6) Do you think the idea of a two-state solution to the Palestinian-Israeli conflict still exists? Noting that the Palestinians and the international community warn of its erosion due to Israeli practices and measures on the ground? I firmly believe that there is a solution and I remain convinced that this can only be through the establishment of an independent, sovereign Palestinian state, living side-by-side with Israel in peace, security and mutual recognition. There is no plan B to the two-state solution. It is the only outcome that meets the legitimate historic and national aspirations of both Israelis and Palestinians. The alternative is an open-ended occupation and perpetual conflict. I have come out strongly against any unilateral action that presents an obstacle to achieving this through imposing facts on the ground, and I will continue to do so.

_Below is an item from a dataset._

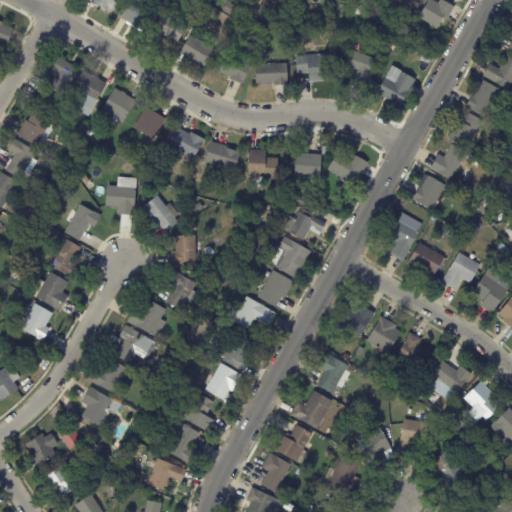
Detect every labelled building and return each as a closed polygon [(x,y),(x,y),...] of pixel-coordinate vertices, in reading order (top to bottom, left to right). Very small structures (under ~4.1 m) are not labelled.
[(122,0),(116,12),(109,8),(108,10),(94,3),(95,1),(93,0),(122,0)] [(153,14),(143,31),(121,18),(131,0),(136,0),(155,11),(153,14)] [(399,9),(381,4),(381,0),(416,0),(413,13),(399,9)] [(456,6),(448,21),(445,19),(440,29),(420,19),(429,0),(432,0),(440,4),(441,0),(445,0),(456,6)] [(236,6),(231,15),(223,11),(228,2),(236,6)] [(160,40),(151,34),(164,14),(187,28),(178,43),(164,35),(160,40)] [(0,21),(4,23),(4,25),(14,29),(8,45),(0,42),(0,21)] [(197,40),(215,51),(205,68),(181,53),(191,36),(197,40)] [(411,40),(407,48),(401,45),(405,37),(411,40)] [(360,53),(362,54),(378,60),(367,91),(351,86),(357,71),(345,67),(351,50),(360,53)] [(240,84),(230,79),(231,78),(214,70),(221,53),(251,66),(242,85),(240,84)] [(70,64),(79,69),(64,96),(48,87),(53,78),(45,73),(55,55),(70,64)] [(330,81),(310,83),(310,73),(298,74),(297,57),(328,55),(330,81)] [(485,75),(491,64),(501,69),(502,66),(504,67),(509,59),(511,60),(511,86),(510,90),(484,77),(485,75)] [(283,65),(289,65),(289,83),(287,83),(287,86),(275,86),(275,84),(257,84),(256,65),(270,65),(270,64),(276,64),(276,65),(283,65)] [(92,76),(107,83),(89,117),(77,111),(83,98),(73,92),(84,71),(92,76)] [(417,80),(400,112),(387,105),(390,100),(378,94),(387,78),(396,83),(402,72),(417,80)] [(497,98),(485,118),(467,107),(474,95),(475,96),(484,81),(501,90),(497,98)] [(130,97),(136,101),(124,123),(120,121),(116,126),(109,122),(112,117),(102,111),(115,89),(130,97)] [(159,115),(166,119),(162,127),(168,130),(161,143),(135,128),(146,108),(159,115)] [(52,121),(37,147),(17,136),(26,121),(28,122),(34,111),(52,121)] [(479,132),(470,149),(451,139),(455,132),(453,131),(456,127),(457,128),(460,121),(462,122),(466,115),(469,117),(470,114),(484,121),(479,132)] [(176,127),(190,135),(191,133),(205,140),(194,161),(185,156),(182,160),(174,155),(176,151),(166,146),(176,127)] [(493,135),(496,130),(503,134),(500,139),(493,135)] [(38,163),(30,176),(26,173),(23,179),(7,170),(16,155),(9,151),(15,139),(38,152),(34,160),(38,163)] [(70,150),(73,140),(79,142),(76,152),(70,150)] [(213,142),(242,151),(235,173),(222,169),(220,173),(203,168),(204,167),(202,167),(203,164),(204,165),(211,142),(213,142)] [(461,166),(452,181),(432,169),(440,155),(445,158),(452,145),(467,154),(461,166)] [(498,155),(502,147),(506,150),(502,157),(498,155)] [(266,180),(250,179),(250,150),(266,151),(266,158),(279,159),(278,180),(266,180)] [(355,155),(369,164),(355,187),(328,170),(339,152),(352,160),(355,155)] [(309,155),(322,156),(319,180),(294,178),(297,153),(309,155)] [(18,183),(2,209),(0,207),(0,176),(2,173),(18,183)] [(440,199),(433,211),(414,200),(421,187),(422,188),(429,176),(447,186),(440,199)] [(130,228),(121,227),(122,215),(118,215),(118,208),(106,207),(107,187),(118,187),(118,178),(138,179),(135,216),(132,216),(132,228),(130,228)] [(496,185),(499,187),(493,197),(487,193),(494,183),(496,185)] [(165,232),(154,218),(152,220),(142,208),(158,196),(167,207),(171,204),(180,215),(176,219),(179,223),(166,234),(165,232)] [(38,202),(42,197),(48,201),(44,207),(38,202)] [(297,197),(308,198),(307,206),(296,205),(297,197)] [(484,205),(487,197),(492,199),(489,207),(484,205)] [(185,213),(193,206),(194,208),(200,203),(204,208),(191,220),(185,213)] [(89,225),(80,242),(65,234),(72,220),(68,218),(71,211),(76,214),(81,205),(101,216),(95,227),(89,224),(89,225)] [(319,218),(327,223),(323,232),(313,226),(305,241),(288,232),(301,209),(319,218)] [(263,210),(273,212),(271,221),(261,218),(263,210)] [(401,260),(391,255),(398,244),(388,238),(399,219),(421,231),(404,262),(401,260)] [(255,228),(264,233),(258,242),(249,237),(255,228)] [(172,264),(172,252),(176,252),(176,237),(196,236),(196,244),(202,244),(202,256),(197,256),(197,265),(172,266),(172,264)] [(302,270),(297,280),(275,267),(276,266),(272,264),(280,249),(279,249),(285,237),(312,253),(302,270)] [(81,249),(72,264),(78,267),(72,279),(52,267),(67,240),(81,248),(81,249)] [(425,246),(446,258),(436,276),(422,267),(420,270),(409,264),(420,243),(425,246)] [(502,243),(511,250),(506,255),(498,248),(502,243)] [(464,280),(462,279),(456,290),(443,283),(459,253),(482,265),(471,284),(464,280)] [(215,260),(218,254),(225,258),(221,264),(215,260)] [(18,279),(10,275),(14,269),(21,273),(18,279)] [(287,296),(285,300),(282,298),(277,308),(258,298),(262,290),(263,291),(274,271),(295,283),(287,296)] [(167,303),(176,287),(170,284),(177,272),(197,284),(193,291),(198,294),(191,304),(188,302),(182,311),(167,303)] [(69,283),(63,294),(68,297),(60,312),(31,295),(40,280),(45,283),(51,273),(69,283)] [(490,312),(482,307),(485,303),(473,294),(487,274),(510,290),(493,314),(490,312)] [(276,317),(269,328),(258,322),(258,320),(256,319),(250,330),(234,321),(235,319),(229,316),(236,303),(242,307),(247,297),(277,314),(276,317)] [(511,328),(503,320),(504,318),(499,314),(511,298),(511,328)] [(166,323),(158,339),(128,323),(137,306),(143,310),(148,300),(167,310),(161,320),(166,323)] [(49,331),(44,342),(21,330),(29,316),(23,313),(27,306),(33,309),(35,304),(53,314),(46,327),(50,330),(49,331)] [(363,307),(375,314),(362,338),(350,331),(347,336),(336,330),(339,324),(338,323),(349,304),(359,311),(362,306),(363,307)] [(178,321),(181,316),(187,319),(184,324),(178,321)] [(382,318),(397,326),(395,329),(401,333),(389,354),(367,342),(379,321),(378,320),(380,317),(382,318)] [(193,341),(204,318),(221,326),(209,349),(193,341)] [(126,326),(146,337),(144,341),(148,343),(142,353),(139,352),(131,365),(116,357),(125,341),(120,337),(126,326)] [(250,363),(244,373),(223,361),(225,358),(220,355),(234,330),(260,345),(250,363)] [(411,334),(422,341),(419,346),(434,355),(423,374),(396,358),(410,334),(411,334)] [(45,345),(43,349),(34,344),(36,339),(45,345)] [(356,353),(360,346),(365,349),(362,356),(356,353)] [(32,349),(35,354),(29,358),(26,353),(32,349)] [(18,356),(24,352),(28,358),(22,362),(18,356)] [(318,386),(325,373),(319,369),(327,354),(349,366),(346,371),(352,374),(343,390),(338,387),(333,395),(318,386)] [(130,370),(116,396),(93,383),(100,371),(104,373),(111,360),(130,370)] [(444,362),(458,372),(461,367),(472,374),(458,394),(455,392),(452,396),(429,380),(443,361),(444,362)] [(233,391),(232,392),(231,391),(225,402),(206,390),(221,364),(242,377),(233,391)] [(13,367),(21,379),(15,383),(19,390),(1,402),(0,400),(0,372),(5,369),(6,371),(13,367)] [(169,377),(174,380),(168,391),(163,388),(169,377)] [(482,383),(494,395),(490,398),(499,408),(486,421),(483,417),(478,422),(468,413),(473,408),(465,399),(482,382),(482,383)] [(83,417),(88,407),(82,403),(91,388),(115,402),(101,427),(83,417)] [(295,411),(299,403),(306,407),(314,392),(333,402),(317,430),(292,416),(295,411)] [(214,423),(208,433),(183,419),(197,394),(214,403),(207,416),(215,421),(214,423)] [(160,397),(167,401),(163,407),(156,403),(160,397)] [(511,411),(511,447),(511,448),(492,427),(510,409),(511,411)] [(412,455),(400,453),(405,420),(429,424),(426,444),(415,443),(414,455),(412,455)] [(454,429),(461,421),(467,426),(459,434),(454,429)] [(146,430),(144,435),(138,432),(142,424),(148,428),(146,430)] [(200,436),(191,451),(197,454),(190,465),(170,454),(185,426),(200,434),(200,436)] [(313,435),(304,451),(308,454),(302,466),(273,450),(281,435),(290,440),(298,426),(313,435)] [(382,430),(397,457),(389,461),(384,452),(383,453),(386,458),(371,466),(358,442),(381,429),(382,430)] [(464,433),(471,440),(466,445),(459,438),(464,433)] [(38,466),(25,447),(43,435),(46,438),(52,434),(59,445),(53,450),(57,456),(39,468),(38,466)] [(449,488),(435,461),(456,450),(461,460),(464,458),(470,470),(467,471),(470,477),(449,488)] [(100,456),(106,452),(111,459),(104,464),(99,456),(100,456)] [(487,452),(494,458),(487,465),(481,458),(487,452)] [(287,474),(277,494),(262,486),(270,472),(263,468),(270,454),(292,466),(287,474)] [(356,479),(355,481),(361,484),(356,497),(325,483),(331,469),(336,471),(342,456),(362,465),(356,479)] [(176,467),(187,471),(182,484),(171,480),(166,493),(148,486),(155,468),(154,468),(157,461),(158,461),(158,460),(176,467)] [(64,497),(58,488),(51,493),(43,480),(65,466),(79,488),(65,498),(64,497)] [(507,476),(511,480),(511,484),(508,488),(501,482),(507,476)] [(275,507),(272,511),(248,511),(252,504),(246,501),(253,489),(278,501),(275,507)] [(449,491),(457,490),(458,500),(450,501),(449,491)] [(78,511),(75,507),(91,496),(101,511),(78,511)] [(511,504),(511,511),(495,511),(508,500),(511,504)] [(161,511),(145,511),(148,502),(163,505),(161,511)]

7) The UN has suspended many activities in Gaza for financial and other reasons. What are you doing to address this? The humanitarian crisis in Gaza is extremely worrying. I have on several occasions stated that the devastating impact of the closures, combined with continued militant activity and internal divisions, threatens the fragile calm. Ensuring adequate living conditions in Gaza is a shared responsibility. Immediate action is needed to reverse these trends and prevent a situation in which Gaza becomes unlivable or in which we see another violent escalation with ruinous consequences. Overall, the financial impact of shifting donor priorities in the region has added to the range of obstacles that humanitarian organizations, including the United Nations, face in their ability to deliver aid. Despite this, the United Nations continues to provide key services to the Palestinians in Gaza and serves as a lifeline for people there. UNRWA provides healthcare, education and other basic services. The Gaza Reconstruction Mechanism, established with UN support in the aftermath of the conflict, has, to date, been vital in the repair the schools, hospitals, water and energy facilities damaged or destroyed in 2014, as well as the completion of some 40 per cent of totally destroyed homes. The situation has become worse in the past months. Palestinians in Gaza live with less than five hours of electricity per day, hospitals struggle to function and the entire sewage system has stopped. The situation could have been worse had it not been for the diesel supplied by Egypt for the Gaza Power Plant. The United Nations is deeply invested in trying to improve the situation. Special Coordinator Mladenov, with the support of various UN agencies on the ground, spares no effort talking to all sides and attempting to create understandings that allow for an alleviation of the crisis. The United Nations is also providing emergency fuel supplies so that critical health, water and waste management services are available, and is working with other partners in the region to secure additional support for Gaza’s humanitarian needs. Gaza is an integral part of the future Palestinian state and I am concerned about the impact of the division that is continuing for more than 10 years now. All Palestinians should be united under one legitimate, democratic government.

8) What is your position on the continuation of the siege on the Gaza Strip? It is essential to create the conditions for all people in Gaza to live dignified, healthy and productive lives in peace and security and that the current downward spiral is reversed. That requires immediate action by all parties – by Israel, the PA, Hamas and the international community – towards a more sustainable development, reinvigoration of Gaza’s productive sectors, improvement of freedom of movement for both people and goods, as well as respect for human rights and international humanitarian law.